(Collected data entries)
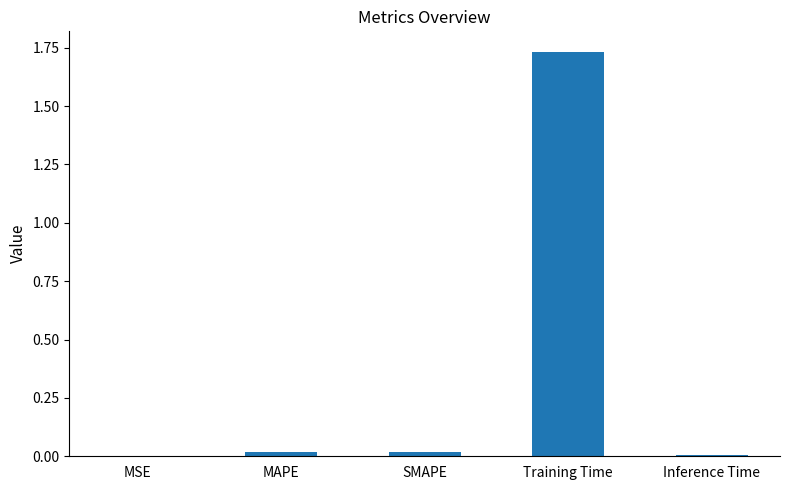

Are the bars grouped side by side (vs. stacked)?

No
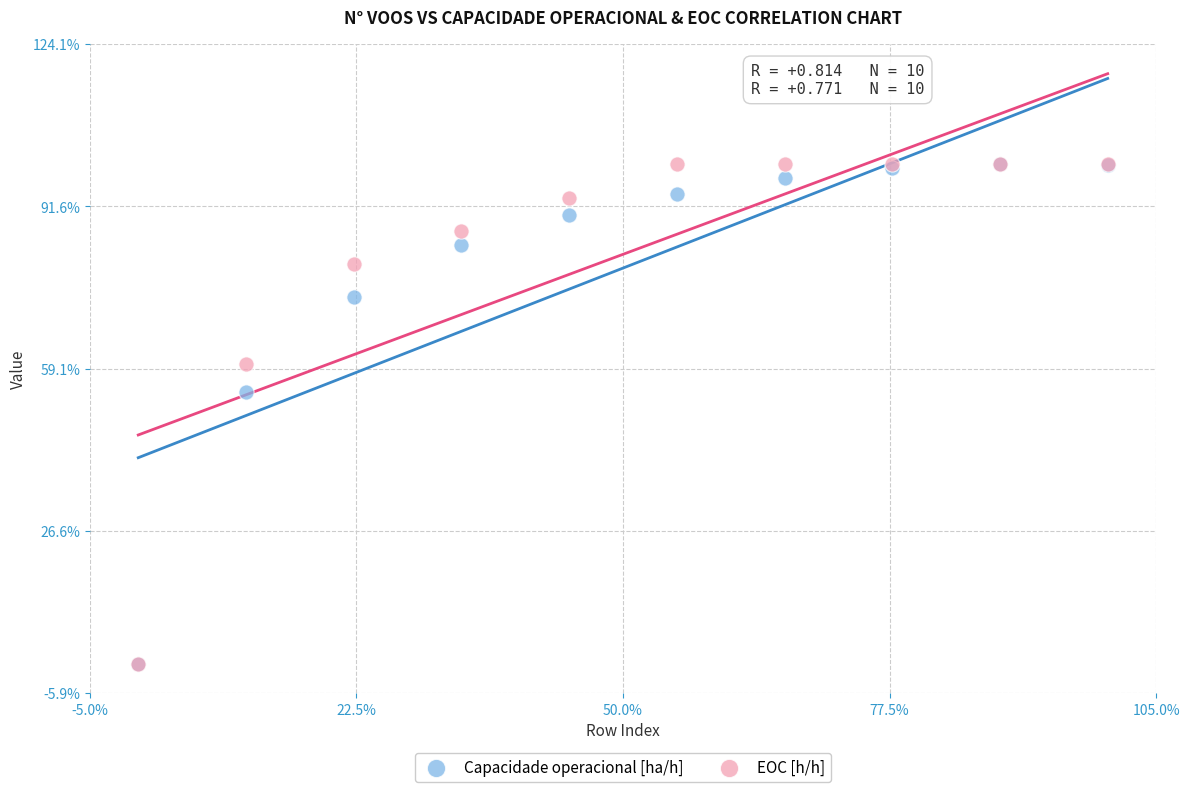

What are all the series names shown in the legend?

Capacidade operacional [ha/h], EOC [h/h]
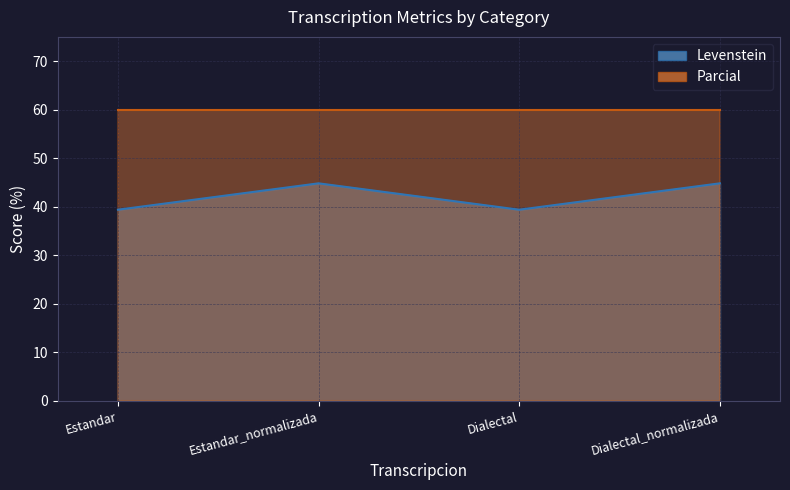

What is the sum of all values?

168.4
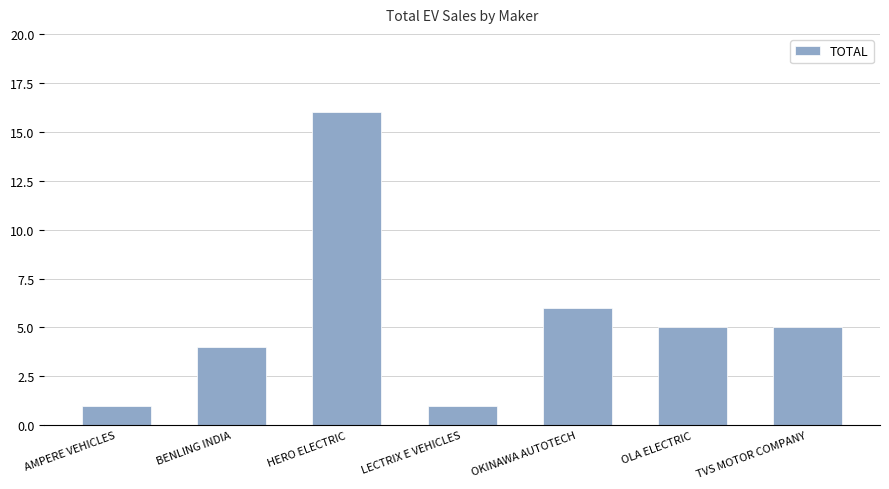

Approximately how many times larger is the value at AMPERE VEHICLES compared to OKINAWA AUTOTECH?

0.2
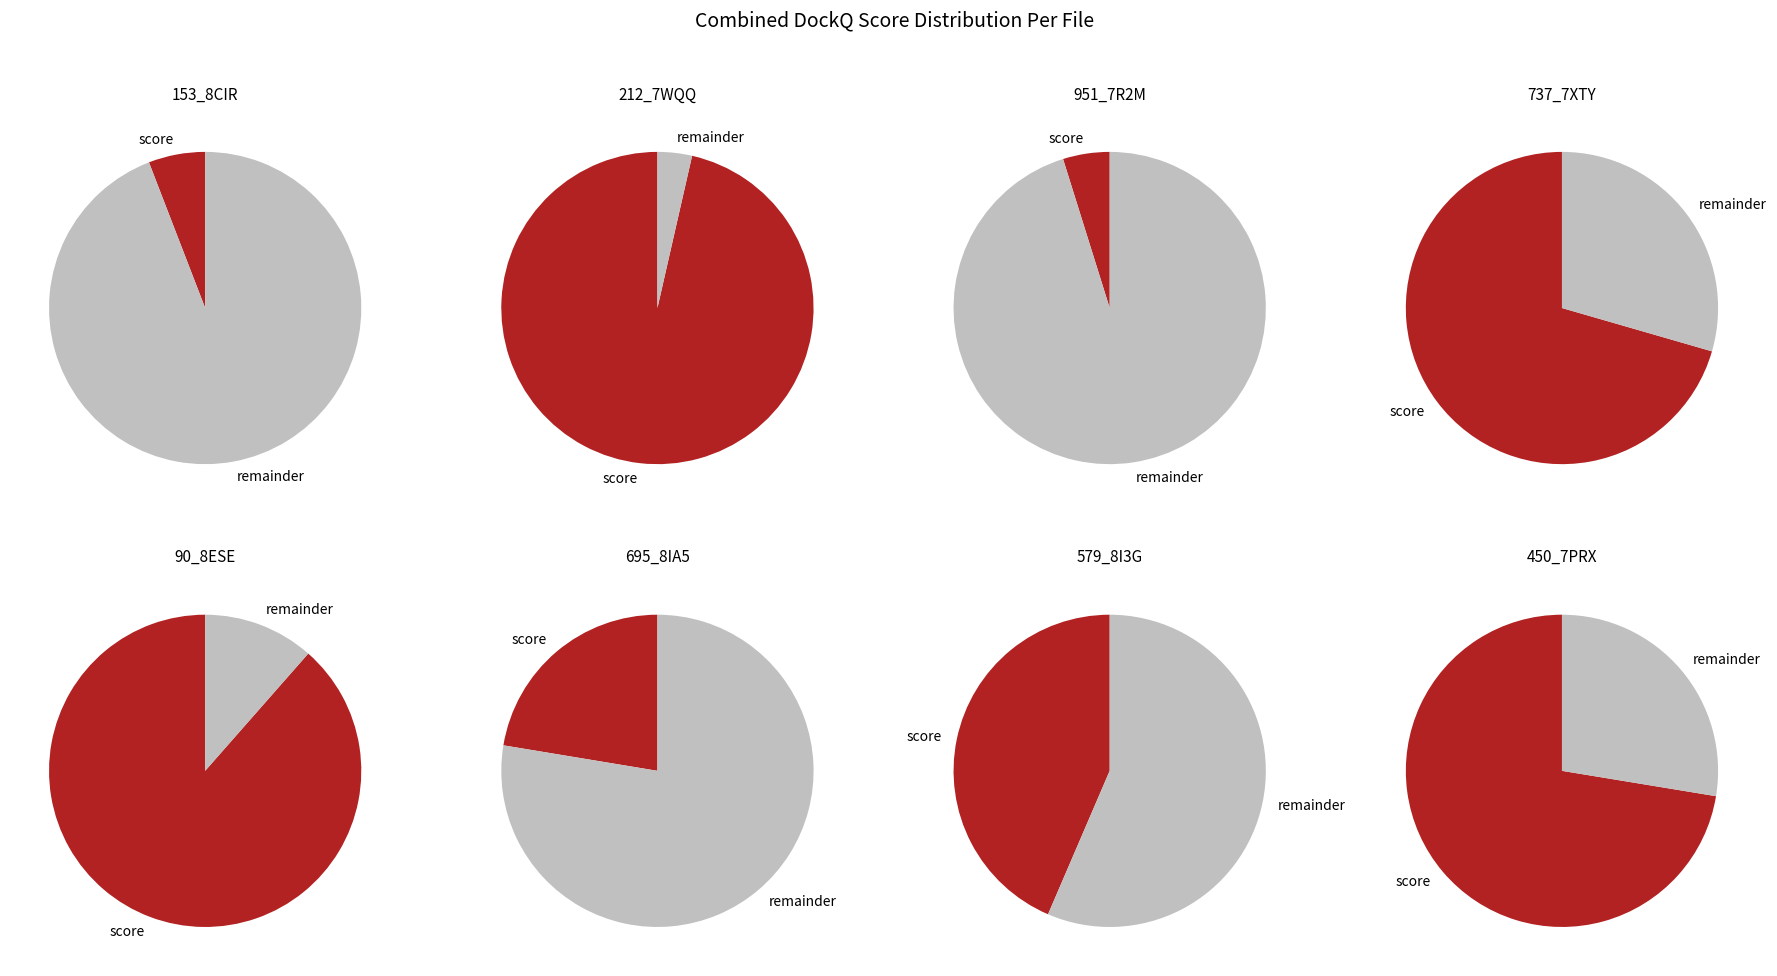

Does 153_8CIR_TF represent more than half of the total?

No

The problem:
Quote every line of the records above word for word, leaving out the pictures.

Answer below:
Are the bars grouped side by side (vs. stacked)?

No

What are all the series names shown in the legend?

Capacidade operacional [ha/h], EOC [h/h]

What is the sum of all values?

168.4

Approximately how many times larger is the value at AMPERE VEHICLES compared to OKINAWA AUTOTECH?

0.2

Does 153_8CIR_TF represent more than half of the total?

No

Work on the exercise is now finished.